RECORDS PROVIDED =>

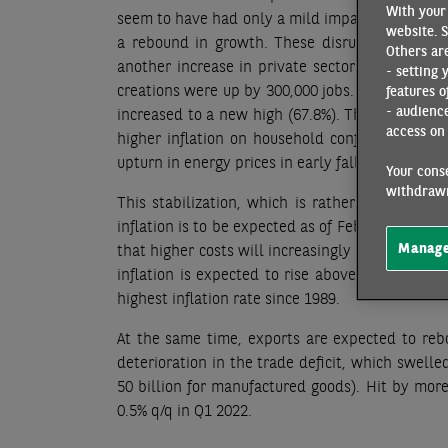
With your 
seem to have had only a mild impact on growth in
website. S
a rebound in growth. These disruptions occurr
Others are
another increase in private sector payroll emp
- setting 
creations were up by 300,000 jobs. The unempl
features o
- audienc
increased to a new high (67.8%). This develop
access on 
higher inflation on household confidence. Recen
upturn in energy prices in early fall.
Your conse
withdrawn
This stabilization, which is rather good news
inflation is to be expected as of February, with a
Manage
that higher costs will increasingly be carried o
inflation is expected to rise above the 3% thre
highest inflation rate since 1989.
At the same time, exports are expected to reb
deterioration in the trade deficit, which swelle
50 billion for manufactured goods). Hit by more
0.5% q/q in Q1 2022.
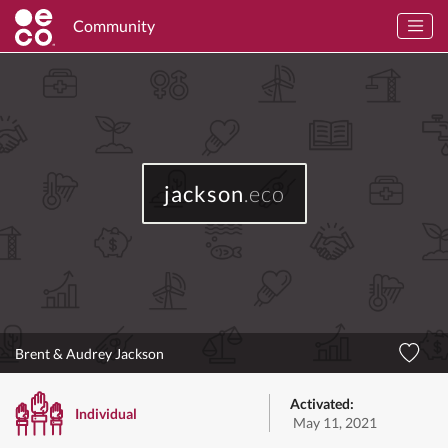
Community
jackson
.eco
Brent & Audrey Jackson
Activated:
Individual
May 11, 2021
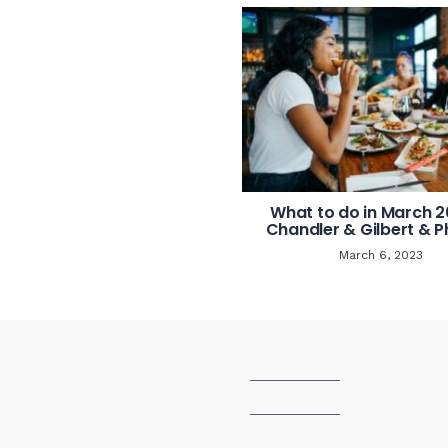
What to do in March 2
Chandler & Gilbert & P
March 6, 2023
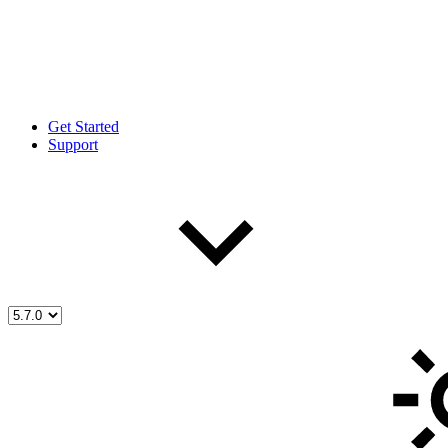
Get Started
Support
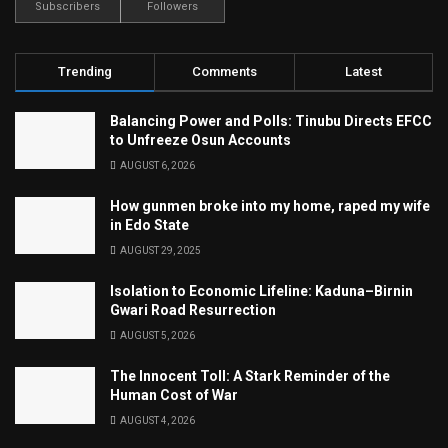
Subscribers
Followers
Trending
Comments
Latest
Balancing Power and Polls: Tinubu Directs EFCC
to Unfreeze Osun Accounts
AUGUST 6, 2026
How gunmen broke into my home, raped my wife
in Edo State
AUGUST 29, 2025
Isolation to Economic Lifeline: Kaduna–Birnin
Gwari Road Resurrection
AUGUST 5, 2026
The Innocent Toll: A Stark Reminder of the
Human Cost of War
AUGUST 4, 2026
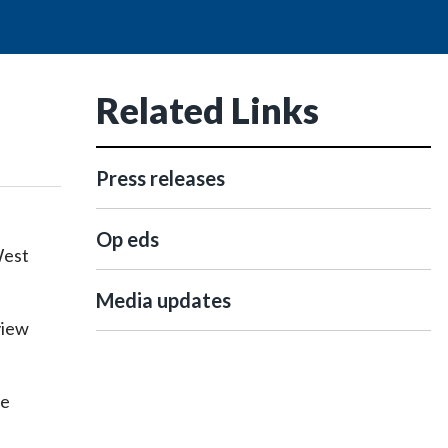
Related Links
Press releases
Op eds
West
Media updates
view
he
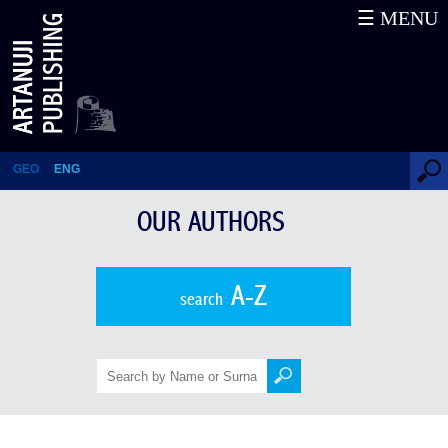
☰ MENU
Jules Mourier
GEO
ENG
OUR AUTHORS
A-Z
search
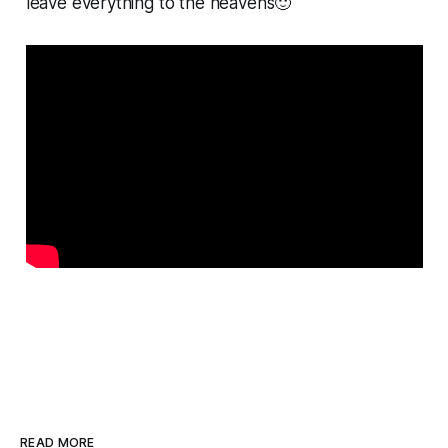
leave everything to the heavens🙂
READ MORE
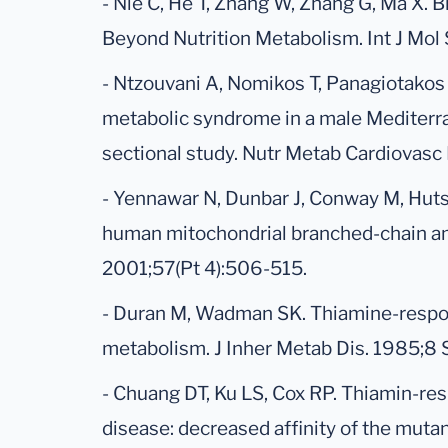
- Nie C, He T, Zhang W, Zhang G, Ma X.
Beyond Nutrition Metabolism. Int J Mol S
- Ntzouvani A, Nomikos T, Panagiotakos D
metabolic syndrome in a male Mediterra
sectional study. Nutr Metab Cardiovasc 
- Yennawar N, Dunbar J, Conway M, Hutso
human mitochondrial branched-chain ami
2001;57(Pt 4):506-515.
- Duran M, Wadman SK. Thiamine-respon
metabolism. J Inher Metab Dis. 1985;8 
- Chuang DT, Ku LS, Cox RP. Thiamin-re
disease: decreased affinity of the muta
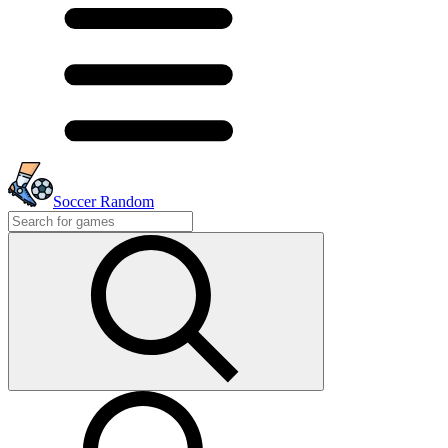
Soccer Random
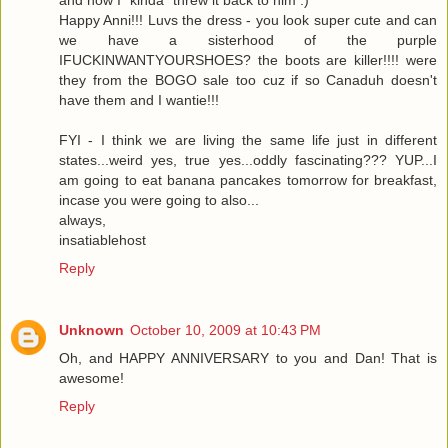
and now I "kinda" threw it back to him :)
Happy Anni!!! Luvs the dress - you look super cute and can
we have a sisterhood of the purple
IFUCKINWANTYOURSHOES? the boots are killer!!!! were
they from the BOGO sale too cuz if so Canaduh doesn't
have them and I wantie!!!
FYI - I think we are living the same life just in different
states...weird yes, true yes...oddly fascinating??? YUP...I
am going to eat banana pancakes tomorrow for breakfast,
incase you were going to also...
always,
insatiablehost
Reply
Unknown
October 10, 2009 at 10:43 PM
Oh, and HAPPY ANNIVERSARY to you and Dan! That is
awesome!
Reply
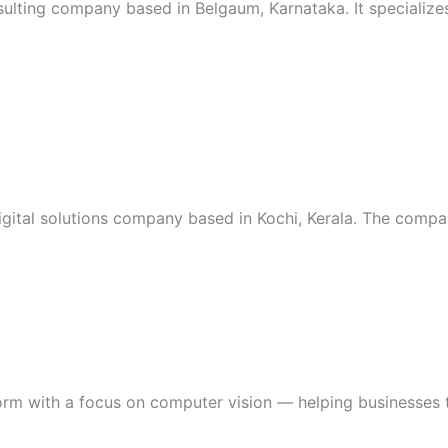
sulting company based in Belgaum, Karnataka. It specialize
digital solutions company based in Kochi, Kerala. The compa
form with a focus on computer vision — helping businesses 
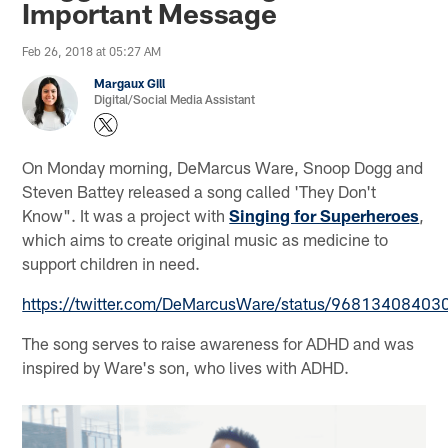
Important Message
Feb 26, 2018 at 05:27 AM
Margaux Gill
Digital/Social Media Assistant
On Monday morning, DeMarcus Ware, Snoop Dogg and
Steven Battey released a song called 'They Don't
Know". It was a project with
Singing for Superheroes
,
which aims to create original music as medicine to
support children in need.
https://twitter.com/DeMarcusWare/status/9681340840
The song serves to raise awareness for ADHD and was
inspired by Ware's son, who lives with ADHD.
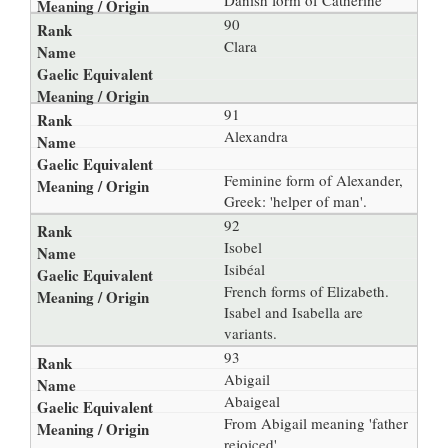
Danish form of Catherine
90
Clara
91
Alexandra
Feminine form of Alexander,
Greek: 'helper of man'.
92
Isobel
Isibéal
French forms of Elizabeth.
Isabel and Isabella are
variants.
93
Abigail
Abaigeal
From Abigail meaning 'father
rejoiced'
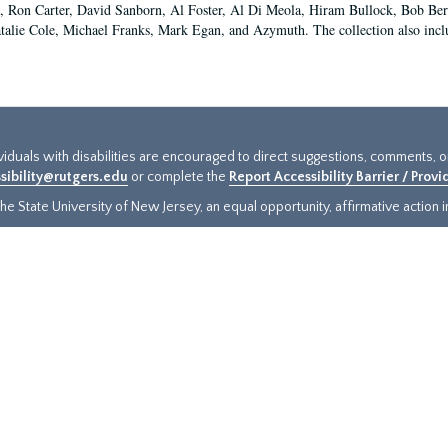
 Ron Carter, David Sanborn, Al Foster, Al Di Meola, Hiram Bullock, Bob Ber
talie Cole, Michael Franks, Mark Egan, and Azymuth. The collection also inclu
ividuals with disabilities are encouraged to direct suggestions, comments, 
sibility@rutgers.edu
or complete the
Report Accessibility Barrier / Prov
e State University of New Jersey, an equal opportunity, affirmative action ins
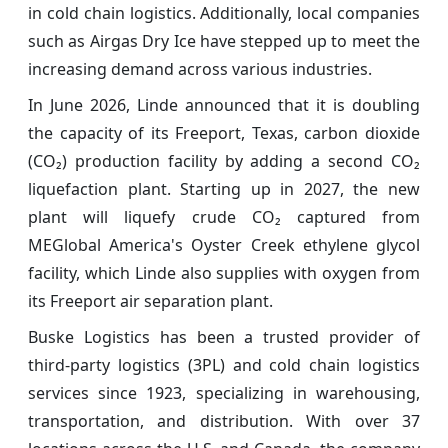
in cold chain logistics. Additionally, local companies
such as Airgas Dry Ice have stepped up to meet the
increasing demand across various industries.
In June 2026, Linde announced that it is doubling
the capacity of its Freeport, Texas, carbon dioxide
(CO₂) production facility by adding a second CO₂
liquefaction plant. Starting up in 2027, the new
plant will liquefy crude CO₂ captured from
MEGlobal America's Oyster Creek ethylene glycol
facility, which Linde also supplies with oxygen from
its Freeport air separation plant.
Buske Logistics has been a trusted provider of
third-party logistics (3PL) and cold chain logistics
services since 1923, specializing in warehousing,
transportation, and distribution. With over 37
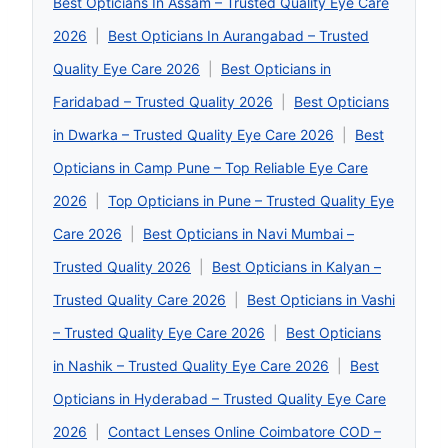
Best Opticians In Assam – Trusted Quality Eye Care
2026
|
Best Opticians In Aurangabad – Trusted
Quality Eye Care 2026
|
Best Opticians in
Faridabad – Trusted Quality 2026
|
Best Opticians
in Dwarka – Trusted Quality Eye Care 2026
|
Best
Opticians in Camp Pune – Top Reliable Eye Care
2026
|
Top Opticians in Pune – Trusted Quality Eye
Care 2026
|
Best Opticians in Navi Mumbai –
Trusted Quality 2026
|
Best Opticians in Kalyan –
Trusted Quality Care 2026
|
Best Opticians in Vashi
– Trusted Quality Eye Care 2026
|
Best Opticians
in Nashik – Trusted Quality Eye Care 2026
|
Best
Opticians in Hyderabad – Trusted Quality Eye Care
2026
|
Contact Lenses Online Coimbatore COD –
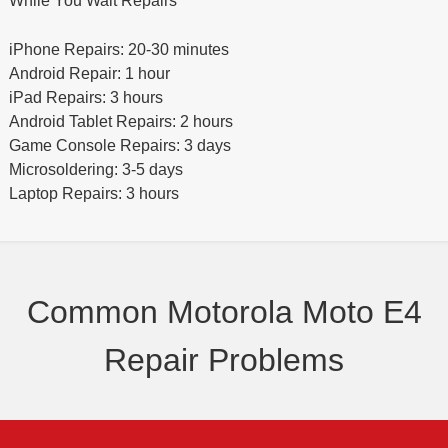
While You Wait Repairs
iPhone Repairs: 20-30 minutes
Android Repair: 1 hour
iPad Repairs: 3 hours
Android Tablet Repairs: 2 hours
Game Console Repairs: 3 days
Microsoldering: 3-5 days
Laptop Repairs: 3 hours
Common Motorola Moto E4
Repair Problems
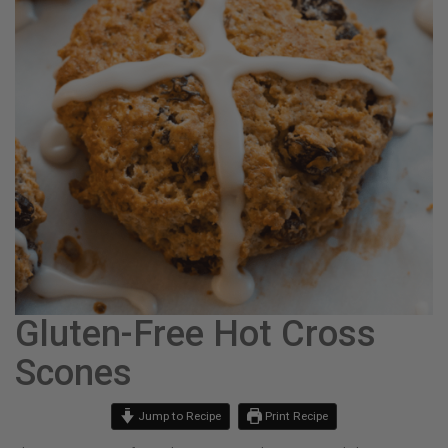
Gluten-Free Hot Cross
Scones
Jump to Recipe
Print Recipe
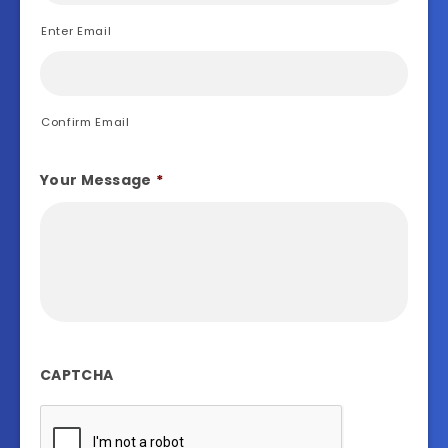
Enter Email
Confirm Email
Your Message
*
CAPTCHA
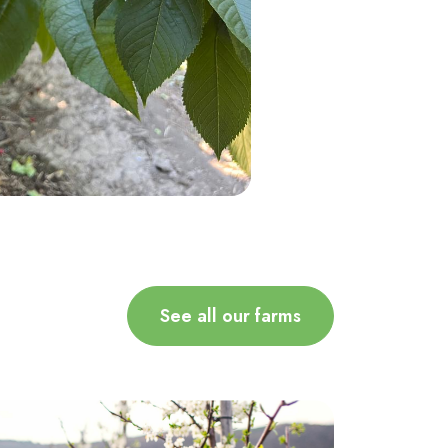
See all our farms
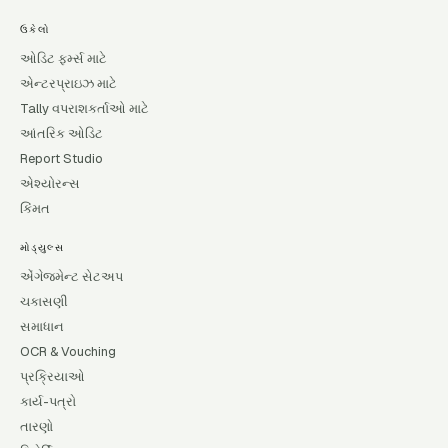
ઉકેલો
ઓડિટ ફર્મ્સ માટે
એન્ટરપ્રાઇઝ માટે
Tally વપરાશકર્તાઓ માટે
આંતરિક ઓડિટ
Report Studio
એશ્યોરન્સ
કિંમત
મોડ્યુલ્સ
એંગેજમેન્ટ સેટઅપ
ચકાસણી
સમાધાન
OCR & Vouching
પ્રક્રિયાઓ
કાર્ય-પત્રો
તારણો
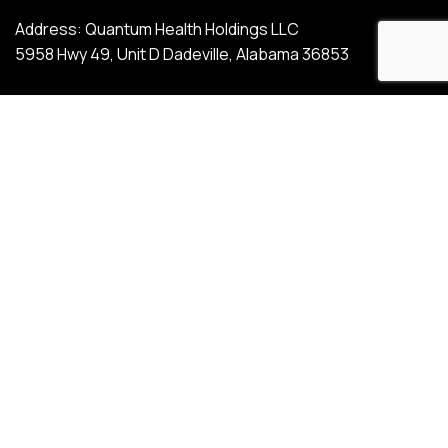
Address: Quantum Health Holdings LLC
5958 Hwy 49, Unit D Dadeville, Alabama 36853
Phone: (800) 557-9113
Email: info@quantumhh.com
SIGN UP FOR OUR EMAIL
UPDATES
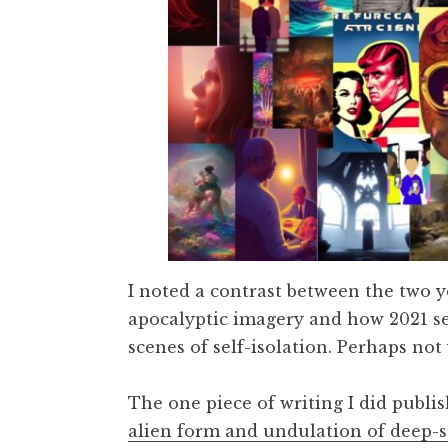
I noted a contrast between the two 
apocalyptic imagery and how 2021 se
scenes of self-isolation. Perhaps not
The one piece of writing I did publi
alien form and undulation of deep-se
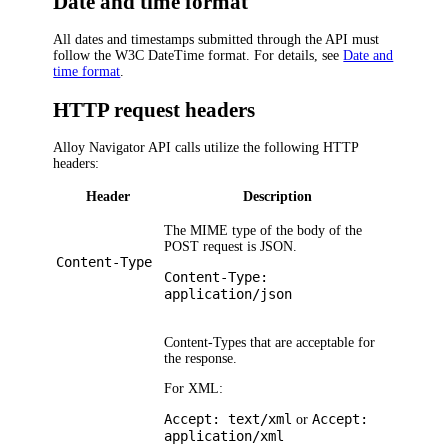
Date and time format
All dates and timestamps submitted through the API must
follow the W3C DateTime format. For details, see
Date and
time format
.
HTTP request headers
Alloy Navigator
API calls utilize the following HTTP
headers:
Header
Description
The MIME type of the body of the
POST request is JSON.
Content-Type
Content-Type:
application/json
Content-Types that are acceptable for
the response.
For XML:
Accept: text/xml
Accept:
or
application/xml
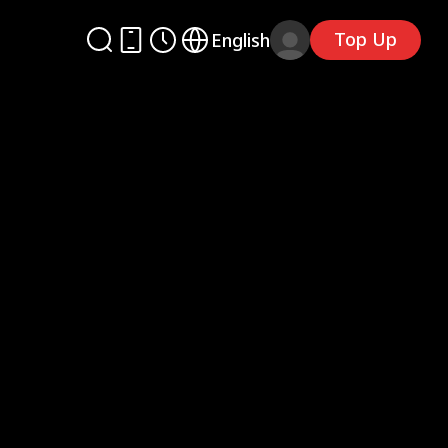
Top Up
English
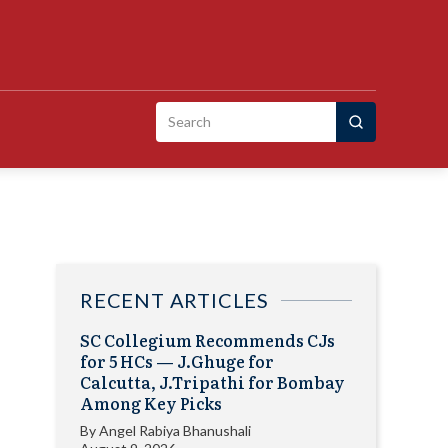
Search
for:
RECENT ARTICLES
SC Collegium Recommends CJs
for 5 HCs — J.Ghuge for
Calcutta, J.Tripathi for Bombay
Among Key Picks
By
Angel Rabiya Bhanushali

TASK DESCRIPTION => Extract every line of text in the material above without changing a word, and leave out the lines that stand in for pictures.

PROBLEM SOLUTION =>
With your 
seem to have had only a mild impact on growth in
website. S
a rebound in growth. These disruptions occurr
Others are
another increase in private sector payroll emp
- setting 
creations were up by 300,000 jobs. The unempl
features o
- audienc
increased to a new high (67.8%). This develop
access on 
higher inflation on household confidence. Recen
upturn in energy prices in early fall.
Your conse
withdrawn
This stabilization, which is rather good news
inflation is to be expected as of February, with a
Manage
that higher costs will increasingly be carried o
inflation is expected to rise above the 3% thre
highest inflation rate since 1989.
At the same time, exports are expected to reb
deterioration in the trade deficit, which swelle
50 billion for manufactured goods). Hit by more
0.5% q/q in Q1 2022.
Community
jackson
.eco
Brent & Audrey Jackson
Activated:
Individual
May 11, 2021
What to do in March 2
Chandler & Gilbert & P
March 6, 2023
Get Started
Support
Subscribers
Followers
Trending
Comments
Latest
Balancing Power and Polls: Tinubu Directs EFCC
to Unfreeze Osun Accounts
AUGUST 6, 2026
How gunmen broke into my home, raped my wife
in Edo State
AUGUST 29, 2025
Isolation to Economic Lifeline: Kaduna–Birnin
Gwari Road Resurrection
AUGUST 5, 2026
The Innocent Toll: A Stark Reminder of the
Human Cost of War
AUGUST 4, 2026
Related Links
Press releases
Op eds
West
Media updates
view
he
☰ MENU
Jules Mourier
GEO
ENG
OUR AUTHORS
A-Z
search
leave everything to the heavens🙂
READ MORE
- Nie C, He T, Zhang W, Zhang G, Ma X.
Beyond Nutrition Metabolism. Int J Mol S
- Ntzouvani A, Nomikos T, Panagiotakos D
metabolic syndrome in a male Mediterra
sectional study. Nutr Metab Cardiovasc 
- Yennawar N, Dunbar J, Conway M, Hutso
human mitochondrial branched-chain ami
2001;57(Pt 4):506-515.
- Duran M, Wadman SK. Thiamine-respon
metabolism. J Inher Metab Dis. 1985;8 
- Chuang DT, Ku LS, Cox RP. Thiamin-re
disease: decreased affinity of the muta
Soccer Random
and now I "kinda" threw it back to him :)
Happy Anni!!! Luvs the dress - you look super cute and can
we have a sisterhood of the purple
IFUCKINWANTYOURSHOES? the boots are killer!!!! were
they from the BOGO sale too cuz if so Canaduh doesn't
have them and I wantie!!!
FYI - I think we are living the same life just in different
states...weird yes, true yes...oddly fascinating??? YUP...I
am going to eat banana pancakes tomorrow for breakfast,
incase you were going to also...
always,
insatiablehost
Reply
Unknown
October 10, 2009 at 10:43 PM
Oh, and HAPPY ANNIVERSARY to you and Dan! That is
awesome!
Reply
sulting company based in Belgaum, Karnataka. It specialize
digital solutions company based in Kochi, Kerala. The compa
form with a focus on computer vision — helping businesses 
Important Message
Feb 26, 2018 at 05:27 AM
Margaux Gill
Digital/Social Media Assistant
On Monday morning, DeMarcus Ware, Snoop Dogg and
Steven Battey released a song called 'They Don't
Know". It was a project with
Singing for Superheroes
,
which aims to create original music as medicine to
support children in need.
https://twitter.com/DeMarcusWare/status/9681340840
The song serves to raise awareness for ADHD and was
inspired by Ware's son, who lives with ADHD.
Danish form of Catherine
90
Clara
91
Alexandra
Feminine form of Alexander,
Greek: 'helper of man'.
92
Isobel
Isibéal
French forms of Elizabeth.
Isabel and Isabella are
variants.
93
Abigail
Abaigeal
From Abigail meaning 'father
rejoiced'
 Ron Carter, David Sanborn, Al Foster, Al Di Meola, Hiram Bullock, Bob Ber
talie Cole, Michael Franks, Mark Egan, and Azymuth. The collection also inclu
ividuals with disabilities are encouraged to direct suggestions, comments, 
sibility@rutgers.edu
or complete the
Report Accessibility Barrier / Prov
e State University of New Jersey, an equal opportunity, affirmative action ins
in cold chain logistics. Additionally, local companies
such as Airgas Dry Ice have stepped up to meet the
increasing demand across various industries.
In June 2026, Linde announced that it is doubling
the capacity of its Freeport, Texas, carbon dioxide
(CO₂) production facility by adding a second CO₂
liquefaction plant. Starting up in 2027, the new
plant will liquefy crude CO₂ captured from
MEGlobal America's Oyster Creek ethylene glycol
facility, which Linde also supplies with oxygen from
its Freeport air separation plant.
Buske Logistics has been a trusted provider of
third-party logistics (3PL) and cold chain logistics
services since 1923, specializing in warehousing,
transportation, and distribution. With over 37
Best Opticians In Assam – Trusted Quality Eye Care
2026
|
Best Opticians In Aurangabad – Trusted
Quality Eye Care 2026
|
Best Opticians in
Faridabad – Trusted Quality 2026
|
Best Opticians
in Dwarka – Trusted Quality Eye Care 2026
|
Best
Opticians in Camp Pune – Top Reliable Eye Care
2026
|
Top Opticians in Pune – Trusted Quality Eye
Care 2026
|
Best Opticians in Navi Mumbai –
Trusted Quality 2026
|
Best Opticians in Kalyan –
Trusted Quality Care 2026
|
Best Opticians in Vashi
– Trusted Quality Eye Care 2026
|
Best Opticians
in Nashik – Trusted Quality Eye Care 2026
|
Best
Opticians in Hyderabad – Trusted Quality Eye Care
2026
|
Contact Lenses Online Coimbatore COD –
While You Wait Repairs
iPhone Repairs: 20-30 minutes
Android Repair: 1 hour
iPad Repairs: 3 hours
Android Tablet Repairs: 2 hours
Game Console Repairs: 3 days
Microsoldering: 3-5 days
Laptop Repairs: 3 hours
Common Motorola Moto E4
Repair Problems
Gluten-Free Hot Cross
Scones
Jump to Recipe
Print Recipe
Enter Email
Confirm Email
Your Message
*
CAPTCHA
See all our farms
ઉકેલો
ઓડિટ ફર્મ્સ માટે
એન્ટરપ્રાઇઝ માટે
Tally વપરાશકર્તાઓ માટે
આંતરિક ઓડિટ
Report Studio
એશ્યોરન્સ
કિંમત
મોડ્યુલ્સ
એંગેજમેન્ટ સેટઅપ
ચકાસણી
સમાધાન
OCR & Vouching
પ્રક્રિયાઓ
કાર્ય-પત્રો
તારણો
Address: Quantum Health Holdings LLC
5958 Hwy 49, Unit D Dadeville, Alabama 36853
Phone: (800) 557-9113
Email: info@quantumhh.com
SIGN UP FOR OUR EMAIL
UPDATES
I noted a contrast between the two 
apocalyptic imagery and how 2021 se
scenes of self-isolation. Perhaps not
The one piece of writing I did publi
alien form and undulation of deep-se
Date and time format
All dates and timestamps submitted through the API must
follow the W3C DateTime format. For details, see
Date and
time format
.
HTTP request headers
Alloy Navigator
API calls utilize the following HTTP
headers:
Header
Description
The MIME type of the body of the
POST request is JSON.
Content-Type
Content-Type:
application/json
Content-Types that are acceptable for
the response.
For XML:
Accept: text/xml
Accept:
or
application/xml
Top Up
English
Search
for:
RECENT ARTICLES
SC Collegium Recommends CJs
for 5 HCs — J.Ghuge for
Calcutta, J.Tripathi for Bombay
Among Key Picks
By
Angel Rabiya Bhanushali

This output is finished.